- WHAT THE TASK REQUIRES -
What's wanted is each entry repeated verbatim, minus its images.

- INFORMATION PROVIDED -
----

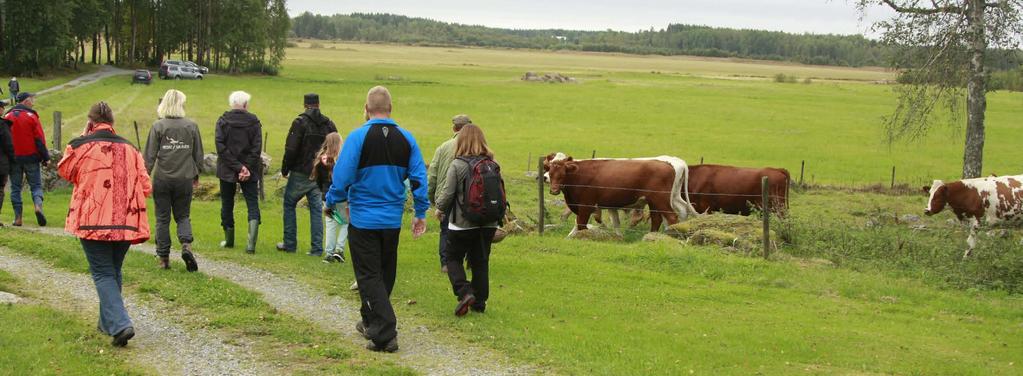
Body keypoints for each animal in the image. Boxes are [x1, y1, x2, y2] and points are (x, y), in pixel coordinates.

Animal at [544, 153, 695, 235]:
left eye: (563, 173)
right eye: (550, 170)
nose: (554, 190)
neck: (578, 175)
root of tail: (669, 163)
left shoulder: (586, 205)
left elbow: (581, 224)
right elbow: (614, 222)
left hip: (662, 199)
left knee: (672, 216)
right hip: (656, 201)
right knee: (659, 218)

----

- RESULT BELOW -
Body keypoints for each animal in the image. Boxes are [x1, y1, x2, y2] and points are (x, y), in pixel coordinates.

Animal at [544, 153, 695, 235]:
left eye: (563, 173)
right eye: (550, 170)
nose: (554, 190)
neck: (578, 175)
root of tail: (669, 163)
left shoulder: (586, 205)
left elbow: (581, 224)
right elbow: (614, 222)
left hip: (662, 199)
left knee: (672, 216)
right hip: (656, 201)
right knee: (659, 218)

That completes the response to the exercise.